Aktivis lain mengatakan pemotongan seperti itu akan berdampak negatif.

Besarnya bantuan pangan yang diberikan kepada setiap keluarga Rohingya membantu mereka untuk hidup dengan kebutuhan minimal. Profesor Mizan Rahman, mantan Ketua Komisi Nasional Hak Asasi Manusia, mengatakan kepada BenarNews bahwa pembatasan lebih lanjut tidak dapat diterima karena akan berdampak buruk pada kesehatan dan ketahanan pangan semua penduduk Rohingya, terutama pada perempuan dan anak-anak.

“Jika pemerintah mengurangi jatah pangan, perempuan tidak akan mengurangi jatah pangan untuk anggota keluarga laki-laki mereka dan memotongnya untuk diri mereka sendiri dan anak-anak. Dalam hal ini, perempuan dan anak-anak akan menghadapi kekurangan gizi dan kelangkaan pangan.

“Di mana-mana di dunia orang miskin berpikir untuk memiliki lebih banyak anak untuk mendapatkan lebih banyak makanan atau lebih banyak pendapatan, dan Rohingya tidak boleh didiskriminasi dalam hal ini,” tambahnya.

READ  India mengabaikan China dan Pakistan dan memperbaiki pertemuan G20 di Srinagar | berita India

Noor Khan, mantan direktur eksekutif Ain-O-Salish Kendra (ASK), sebuah kelompok hak asasi manusia Bangladesh, juga menentang komentar Khan.

“Sangat disayangkan mendengar komentar yang tidak adil tentang makan makanan Rohingya. Berbicara tentang makanan seseorang tidak pantas,” katanya kepada BenarNews.

Tidak ada hubungan antara peningkatan alokasi makanan dan ledakan populasi: penurunan alokasi makanan sama sekali tidak akan mengurangi angka kelahiran. Saya akan sangat menentang setiap langkah untuk mengurangi alokasi makanan untuk Rohingya dengan dalih mengurangi tingkat kelahiran.

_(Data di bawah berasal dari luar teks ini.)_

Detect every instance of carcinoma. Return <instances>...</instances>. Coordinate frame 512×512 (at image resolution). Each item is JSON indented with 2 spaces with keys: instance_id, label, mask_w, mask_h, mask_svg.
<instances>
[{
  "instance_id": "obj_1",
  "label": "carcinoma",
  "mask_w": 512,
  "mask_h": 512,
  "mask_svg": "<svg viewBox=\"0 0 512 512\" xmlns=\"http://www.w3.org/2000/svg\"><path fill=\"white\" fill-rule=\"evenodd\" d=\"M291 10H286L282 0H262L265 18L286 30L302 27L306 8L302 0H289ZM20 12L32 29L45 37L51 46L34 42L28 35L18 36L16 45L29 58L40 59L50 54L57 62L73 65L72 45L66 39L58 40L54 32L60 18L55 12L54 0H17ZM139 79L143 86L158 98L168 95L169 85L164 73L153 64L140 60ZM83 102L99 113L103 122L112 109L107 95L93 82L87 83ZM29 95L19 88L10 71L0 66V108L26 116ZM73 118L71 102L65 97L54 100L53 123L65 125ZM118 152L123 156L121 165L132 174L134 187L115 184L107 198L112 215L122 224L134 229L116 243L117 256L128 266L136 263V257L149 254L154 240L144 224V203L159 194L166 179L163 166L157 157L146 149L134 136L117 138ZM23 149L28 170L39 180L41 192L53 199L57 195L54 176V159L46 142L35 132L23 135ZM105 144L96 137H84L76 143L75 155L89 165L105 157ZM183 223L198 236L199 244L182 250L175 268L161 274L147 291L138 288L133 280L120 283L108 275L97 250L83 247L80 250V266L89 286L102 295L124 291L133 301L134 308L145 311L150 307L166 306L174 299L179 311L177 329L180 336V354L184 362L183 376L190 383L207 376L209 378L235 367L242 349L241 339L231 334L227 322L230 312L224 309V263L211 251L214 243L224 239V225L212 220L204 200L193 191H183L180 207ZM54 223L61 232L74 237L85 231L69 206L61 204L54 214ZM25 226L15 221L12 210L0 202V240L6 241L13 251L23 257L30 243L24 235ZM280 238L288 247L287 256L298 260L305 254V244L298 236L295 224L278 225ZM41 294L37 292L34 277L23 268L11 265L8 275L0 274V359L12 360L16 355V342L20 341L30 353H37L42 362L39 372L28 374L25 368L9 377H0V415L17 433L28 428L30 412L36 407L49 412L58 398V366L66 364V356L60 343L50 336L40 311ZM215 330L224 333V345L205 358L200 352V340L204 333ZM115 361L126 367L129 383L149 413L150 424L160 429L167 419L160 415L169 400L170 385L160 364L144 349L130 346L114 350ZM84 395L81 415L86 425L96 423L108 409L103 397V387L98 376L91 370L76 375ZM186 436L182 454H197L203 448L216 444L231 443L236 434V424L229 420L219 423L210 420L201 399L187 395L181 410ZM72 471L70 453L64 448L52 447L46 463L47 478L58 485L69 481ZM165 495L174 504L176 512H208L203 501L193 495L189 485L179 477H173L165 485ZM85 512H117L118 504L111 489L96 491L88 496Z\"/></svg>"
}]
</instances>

Upaya Pengendalian Kelahiran

Menurut Dr. Bento Kanti Bhattacharya, Wakil Direktur Departemen Keluarga Berencana di distrik Cox’s Bazar, tingginya angka kelahiran di kalangan Rohingya berasal dari takhayul, intoleransi agama, dan kurangnya pendidikan.

“LSM lokal dan internasional dan departemen keluarga berencana negara bekerja untuk memotivasi Rohingya untuk mengadopsi langkah-langkah pengendalian kelahiran,” katanya kepada BenarNews.

“Perencana mengunjungi rumah ke rumah dua kali seminggu di kamp dan memberikan nasihat sampai mereka memahami manfaat dari keluarga berencana,” kata Bhattacharya, menambahkan bahwa lembaga menyediakan kontrasepsi termasuk pil, suntikan dan kondom.

“Dibandingkan dengan situasi tahun 2017 dan 2018, Rohingya lebih ramah keluarga berencana,” katanya.

Bangladesh telah menyaksikan masuknya 740.000 Rohingya sejak tentara Myanmar menindak minoritas Muslim tanpa kewarganegaraan pada Agustus 2017.